Guest Introspection supports File Introspection in Linux for anti-virus only. To protect Linux VMs using a Guest Introspection security solution, you must install the Guest Introspection thin agent.

About this task

The Linux thin agent is available as part of the VMware Tools operating system specific packages (OSPs). Installing VMware Tools is not required. Linux thin agent installation and upgrade is not connected to NSX installation and upgrade. Also, Enterprise or Security Administrator (non-NSX Administrator) can install the agent on guest VMs outside of NSX.

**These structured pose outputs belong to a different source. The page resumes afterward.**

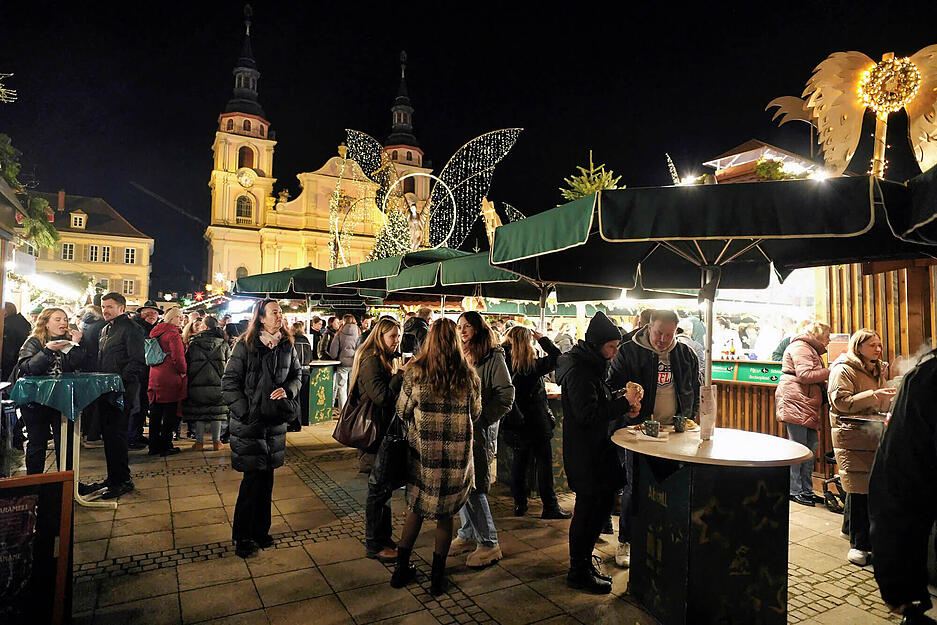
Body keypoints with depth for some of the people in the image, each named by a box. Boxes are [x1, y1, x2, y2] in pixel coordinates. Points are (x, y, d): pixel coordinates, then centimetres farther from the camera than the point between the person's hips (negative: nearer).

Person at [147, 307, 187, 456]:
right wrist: (183, 371, -4)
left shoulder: (155, 332, 14)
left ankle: (154, 446, 21)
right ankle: (166, 446, 5)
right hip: (170, 379, -9)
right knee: (170, 413, 0)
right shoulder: (173, 334, -13)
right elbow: (178, 357, -20)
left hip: (154, 377, 9)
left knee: (155, 413, 14)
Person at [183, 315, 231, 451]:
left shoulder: (193, 343, 3)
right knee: (217, 410, 7)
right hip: (218, 382, 0)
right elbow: (229, 361, 5)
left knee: (199, 411, 9)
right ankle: (216, 441, 11)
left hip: (198, 383, 0)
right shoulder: (223, 343, 3)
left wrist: (188, 378, 14)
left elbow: (186, 361, 5)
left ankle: (199, 441, 13)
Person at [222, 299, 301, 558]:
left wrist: (288, 390, -7)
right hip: (249, 423, -4)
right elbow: (229, 382, -9)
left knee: (267, 477, 13)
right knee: (253, 478, 0)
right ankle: (242, 536, 18)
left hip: (276, 420, 5)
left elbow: (296, 374, 14)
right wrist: (244, 412, -13)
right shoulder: (245, 346, -10)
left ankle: (260, 530, 29)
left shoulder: (286, 345, 4)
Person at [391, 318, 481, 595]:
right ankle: (437, 576, 25)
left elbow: (402, 411, -1)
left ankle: (401, 568, 30)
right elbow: (476, 413, 5)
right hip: (457, 455, 0)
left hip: (422, 450, 0)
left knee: (416, 509, 17)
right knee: (445, 514, 14)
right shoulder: (468, 375, -7)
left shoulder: (415, 371, -9)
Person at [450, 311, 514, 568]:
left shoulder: (493, 357, -10)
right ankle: (468, 534, 30)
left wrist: (479, 420, -15)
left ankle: (489, 543, 11)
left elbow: (506, 396, -12)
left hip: (480, 430, -7)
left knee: (473, 487, -4)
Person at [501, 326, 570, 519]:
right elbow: (557, 357, -11)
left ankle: (519, 504, 24)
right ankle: (550, 507, 12)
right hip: (535, 422, -5)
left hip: (515, 423, 6)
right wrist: (543, 339, -5)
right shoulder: (533, 365, -18)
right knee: (544, 461, 5)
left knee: (519, 460, 17)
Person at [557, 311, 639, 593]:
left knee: (602, 503, 18)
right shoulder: (579, 371, -20)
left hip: (597, 450, 10)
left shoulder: (592, 366, 11)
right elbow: (588, 414, -26)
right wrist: (623, 403, -19)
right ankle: (578, 572, 19)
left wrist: (624, 404, 3)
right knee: (588, 508, 1)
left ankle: (583, 562, 34)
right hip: (585, 454, -10)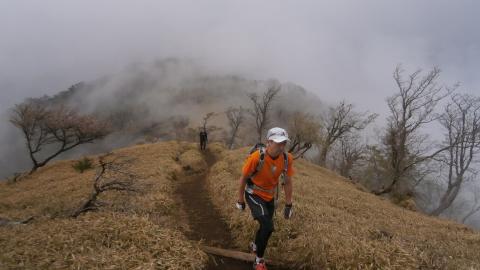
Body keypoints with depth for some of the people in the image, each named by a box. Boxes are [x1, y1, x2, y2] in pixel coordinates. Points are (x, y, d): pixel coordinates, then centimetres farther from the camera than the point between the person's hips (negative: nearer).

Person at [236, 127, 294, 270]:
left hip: (269, 197, 5)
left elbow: (288, 182, -4)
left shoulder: (287, 158, -19)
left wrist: (288, 205, 1)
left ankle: (255, 246, 51)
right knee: (267, 226, -21)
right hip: (254, 194, -5)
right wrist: (240, 200, -5)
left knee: (266, 227, 18)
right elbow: (243, 178, -15)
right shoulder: (256, 157, -30)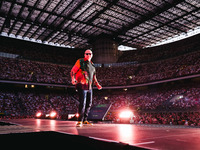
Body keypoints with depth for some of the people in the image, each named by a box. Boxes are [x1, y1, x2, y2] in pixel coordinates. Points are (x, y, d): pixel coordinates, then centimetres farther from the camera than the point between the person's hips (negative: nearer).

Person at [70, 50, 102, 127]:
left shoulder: (92, 65, 20)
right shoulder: (80, 61, 1)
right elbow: (73, 71, -6)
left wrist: (97, 84, 23)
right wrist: (73, 79, -23)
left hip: (89, 87, 7)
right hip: (82, 86, -7)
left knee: (89, 104, 9)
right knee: (82, 103, -14)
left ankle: (85, 120, 21)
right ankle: (80, 121, -5)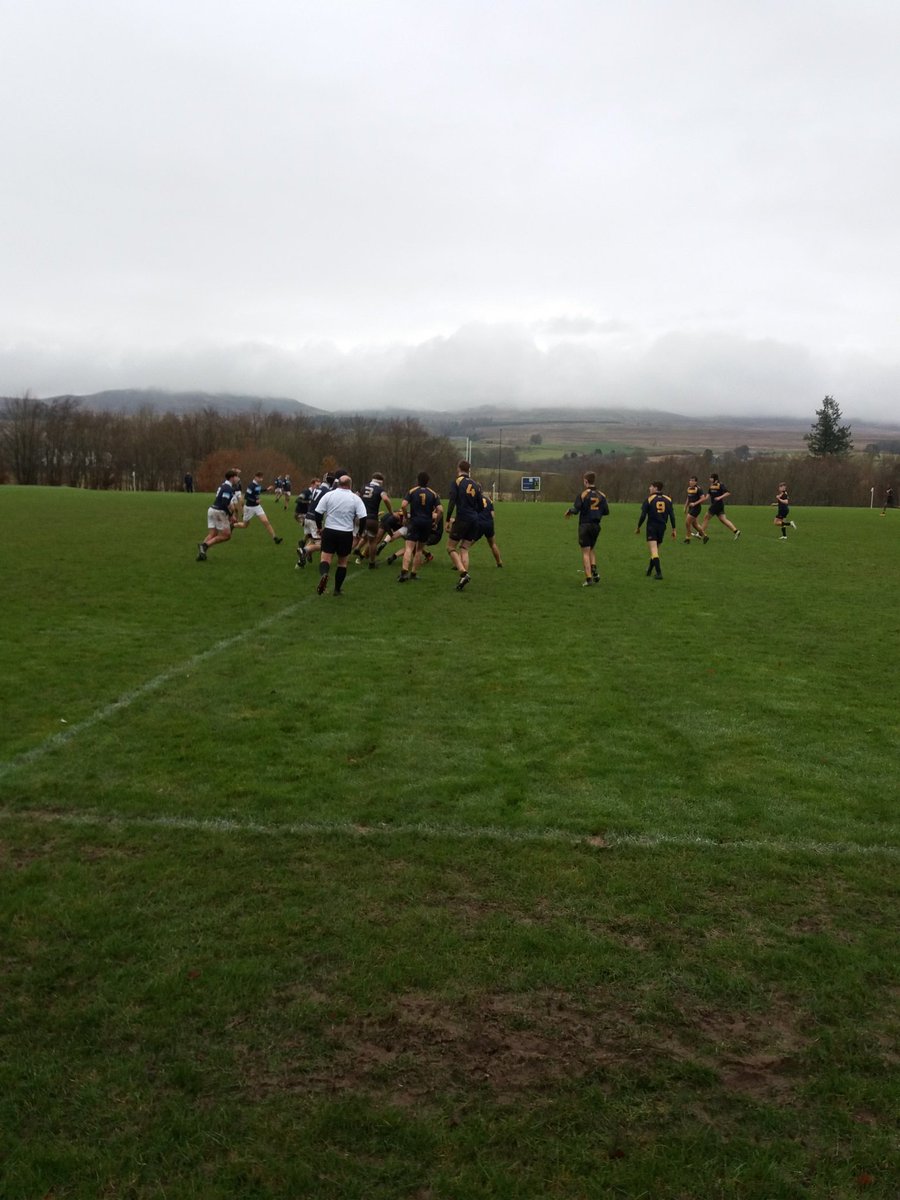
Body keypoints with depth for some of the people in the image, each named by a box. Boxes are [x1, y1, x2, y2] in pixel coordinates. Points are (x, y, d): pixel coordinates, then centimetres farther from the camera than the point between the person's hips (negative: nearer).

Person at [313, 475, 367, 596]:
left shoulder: (329, 495, 0)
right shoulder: (355, 498, -1)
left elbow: (318, 513, -1)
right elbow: (363, 518, -7)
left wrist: (320, 527, 15)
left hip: (329, 532, 0)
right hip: (346, 534, 0)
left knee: (325, 558, 2)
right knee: (342, 562, 14)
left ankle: (323, 574, -30)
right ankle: (337, 589, 17)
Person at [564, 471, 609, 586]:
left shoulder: (582, 494, -9)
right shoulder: (601, 495, 3)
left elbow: (575, 510, -15)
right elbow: (606, 512, 6)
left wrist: (568, 512, 6)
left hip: (585, 525, -4)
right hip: (596, 525, 4)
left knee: (585, 552, -1)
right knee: (591, 549, 23)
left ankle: (588, 579, -5)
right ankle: (594, 570, 3)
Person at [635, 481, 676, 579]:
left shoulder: (649, 499, -6)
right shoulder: (668, 499, 5)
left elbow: (643, 515, -8)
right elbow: (672, 515, 2)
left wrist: (638, 527, 4)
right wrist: (674, 529, 7)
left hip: (651, 527, -5)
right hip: (662, 527, 5)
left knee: (654, 550, -8)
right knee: (656, 549, 19)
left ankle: (659, 573, -19)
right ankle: (649, 570, 32)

To install Linux thin agent on RHEL or SLES systems, use the RPM package. To install Linux thin agent on Ubuntu systems, use the DEB package.

For Windows instructions, see Install the Guest Introspection Thin Agent on Windows Virtual Machines.

Prerequisites

  • Ensure that the guest virtual machine has a supported version of Linux installed:

    • Red Hat Enterprise Linux (RHEL) 7 GA (64 bit)

    • SUSE Linux Enterprise Server (SLES) 12 GA (64 bit)

    • Ubuntu 14.04 LTS (64 bit )

  • Verify GLib 2.0 is installed on the Linux VM.

Procedure

Based on your Linux operating system, perform the following steps with root privilege:
  • For Ubuntu systems:

    1. Obtain and import the VMware packaging public keys using the following commands:

      curl -O https://packages.vmware.com/tools/keys/VMWARE-PACKAGING-GPG-RSA-KEY.pub
      
      apt-key add VMWARE-PACKAGING-GPG-RSA-KEY.pub

    2. Create a new file named vm.list file under /etc/apt/sources.list.d.

    3. Edit the file with the following content:

      vi /etc/apt/sources.list.d/vm.list
      deb https://packages.vmware.com/packages/ubuntu/ trusty main

    4. Now, install the package as follows:

      apt-get update
      apt-get install vmware-nsx-gi-file

  • For RHEL7 systems:

    1. Obtain and import the VMware packaging public keys using the following commands:

      curl -O https://packages.vmware.com/tools/keys/VMWARE-PACKAGING-GPG-RSA-KEY.pub
      
      rpm --import VMWARE-PACKAGING-GPG-RSA-KEY.pub

    2. Create a new file named vm.repo file under /etc/yum.repos.d.

    3. Edit the file with the following content:

      vi /etc/yum.repos.d/vm.repo
      [vm]
      name = VMware
      baseurl = https://packages.vmware.com/packages/rhel7/x86_64
      enabled = 1
      gpgcheck = 1
      metadata_expire = 86400
      ui_repoid_vars = basearch
      

    4. Now, install the package as follows:

      yum install vmware-nsx-gi-file

  • For SLES systems:

    1. Obtain and import the VMware packaging public keys using the following commands:

      curl -O https://packages.vmware.com/tools/keys/VMWARE-PACKAGING-GPG-RSA-KEY.pub
      
      rpm --import VMWARE-PACKAGING-GPG-RSA-KEY.pub

    2. Add the following repository:

      zypper ar -f "https://packages.vmware.com/packages/sle12/x86_64/" VMware

    3. Now, install the package as follows:

      zypper install vmware-nsx-gi-file

What to do next

Check if the thin agent is running using the service vsepd status command with the administrative privileges. The status should be running.